* _Exercise task_: Locate each line in the data below that contains the string "schedule" and copy those lines out. Case counts.

----- Material provided

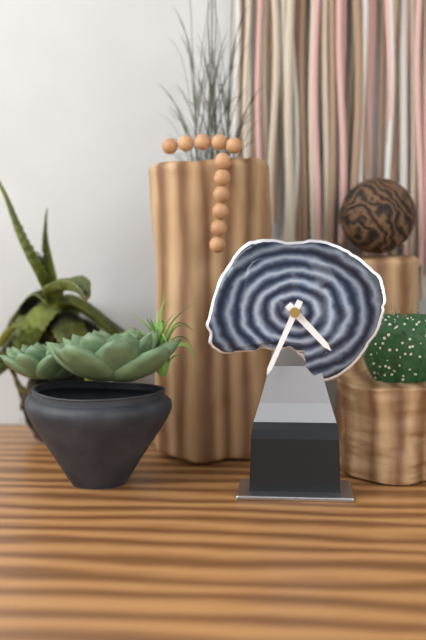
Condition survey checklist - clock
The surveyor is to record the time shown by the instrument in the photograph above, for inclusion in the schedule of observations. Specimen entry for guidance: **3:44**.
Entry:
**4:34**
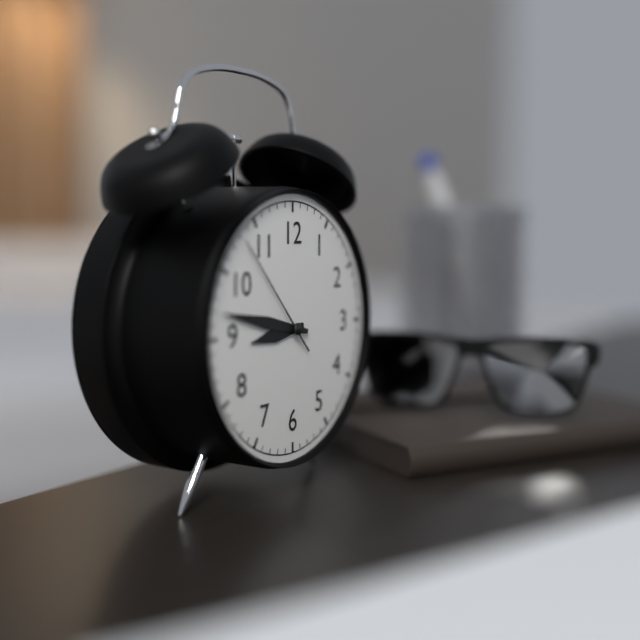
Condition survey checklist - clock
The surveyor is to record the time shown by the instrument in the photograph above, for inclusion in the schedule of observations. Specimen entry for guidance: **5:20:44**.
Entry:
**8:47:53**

----------
----- Material provided

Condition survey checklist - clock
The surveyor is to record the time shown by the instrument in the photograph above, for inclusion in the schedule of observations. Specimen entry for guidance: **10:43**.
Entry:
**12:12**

----------
----- Material provided

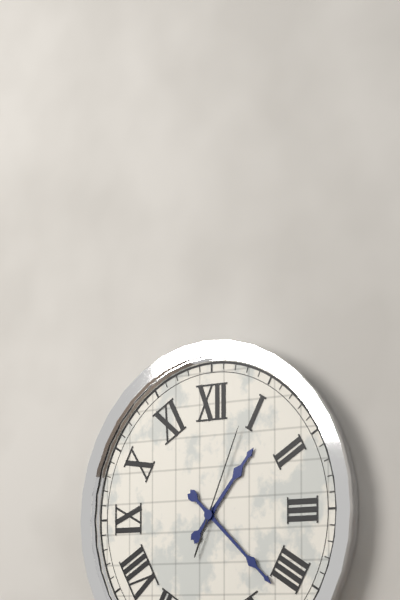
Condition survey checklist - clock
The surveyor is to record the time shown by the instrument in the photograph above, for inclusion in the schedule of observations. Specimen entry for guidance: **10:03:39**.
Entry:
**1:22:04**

----------

* _Expected answer_:
The surveyor is to record the time shown by the instrument in the photograph above, for inclusion in the schedule of observations. Specimen entry for guidance: **3:44**.
The surveyor is to record the time shown by the instrument in the photograph above, for inclusion in the schedule of observations. Specimen entry for guidance: **5:20:44**.
The surveyor is to record the time shown by the instrument in the photograph above, for inclusion in the schedule of observations. Specimen entry for guidance: **10:43**.
The surveyor is to record the time shown by the instrument in the photograph above, for inclusion in the schedule of observations. Specimen entry for guidance: **10:03:39**.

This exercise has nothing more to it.